I have a collie/beagle and shes 1 year old do you just have any advice to make her want to go hunting when she sees me w/ my gun its like hunting bores her. I need help!!!!!!


----------



## ohio

hey me and my dad train beagles oput of ohio and ill tell you something honestly....dont pay a trainer!!!!

beagles are natural hunters just buy a shocker and take them hunting when they get too far shock them and when they jump deer shock them

its that easy when they do something wrong shock them and when they do something good treat them but make sure the treat is worth their while so theyll repeat


----------



## predator hunter

cool shes only a little over a year old. Im just going to keep working with her and all I want her to do is go fetch my dead birds but being so young I think they scare her and the gunshots really scare her.


----------



## Cleankill47

predator hunter, you can buy a tape that plays gunshots over and over and over with time in between, and build her up that way. Just start it low, and gradually make it louder and louder on a good set of speakers.

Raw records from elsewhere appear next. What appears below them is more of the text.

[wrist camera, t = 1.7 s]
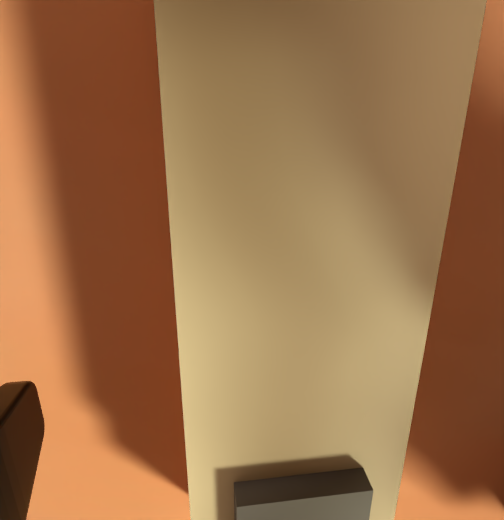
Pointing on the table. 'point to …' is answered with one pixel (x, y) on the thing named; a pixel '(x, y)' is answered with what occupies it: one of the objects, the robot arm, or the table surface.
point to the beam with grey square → (307, 238)
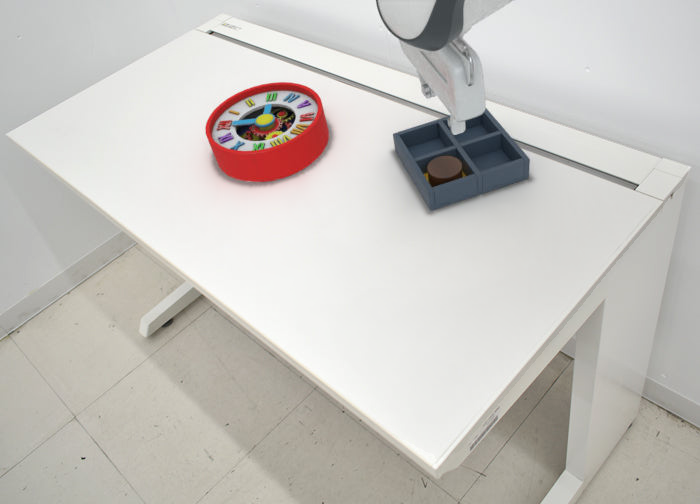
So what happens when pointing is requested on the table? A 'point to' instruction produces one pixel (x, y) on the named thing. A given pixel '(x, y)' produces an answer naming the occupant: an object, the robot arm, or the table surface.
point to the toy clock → (268, 131)
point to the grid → (462, 158)
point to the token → (444, 170)
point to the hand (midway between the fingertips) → (442, 112)
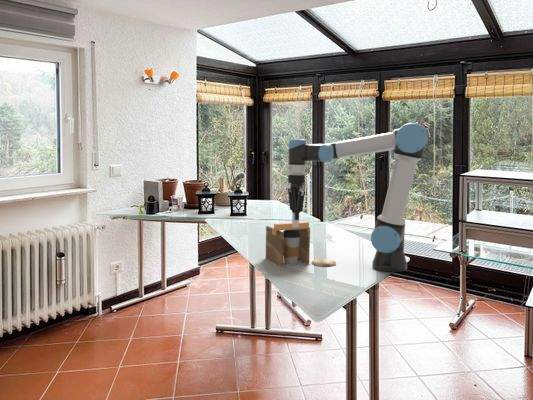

You could also see if she likes going after rabbits or bushytails, which she should, having beagle blood. The crack of a .22 isn't nearly as loud as a shotgun, and she'll get so caught up in the chase that she might not even pay attention to the gunshots.


----------



## predator hunter

alright Ill have to break out the old 22. she always has her nose up or down. I dont think shes much of a hunter though.


----------



## SCHNAUZERLOVER27

hello everyone. my name is ashley and im new to the forum. im tring to get in to hunting and am going to start small and work my way up. 
Schnauzers are natural hunters. I have one and he's already catching and killing rabbit in our back yard on pure instinct. im tring to find out how to teach mine to follow a scent trail. but i did find information on teaching dogs to scent deer that im going to try that includes deer( or in this case rabbit) scent and a deer (or rabbit) hide the link is http://www.ehow.com/how_6454757_train-c ... -deer.html 
only since rabbits are so much smaller im going to the rabbit scent with scent pads to lay various trails for him to floow hiding the pads under woods chips and grass. hope that helps. im moving next week so i wont be able to take my dog out to try but i hope it helps you.


----------



## SCHNAUZERLOVER27

does anyone have a suggestion for what kind of rifle i should get for hunting rabbit? i've been praticing with an old air rifle of mine but i know it wont do much when hunting anything. its time i got a serious weapon. :sniper: :thumb:


----------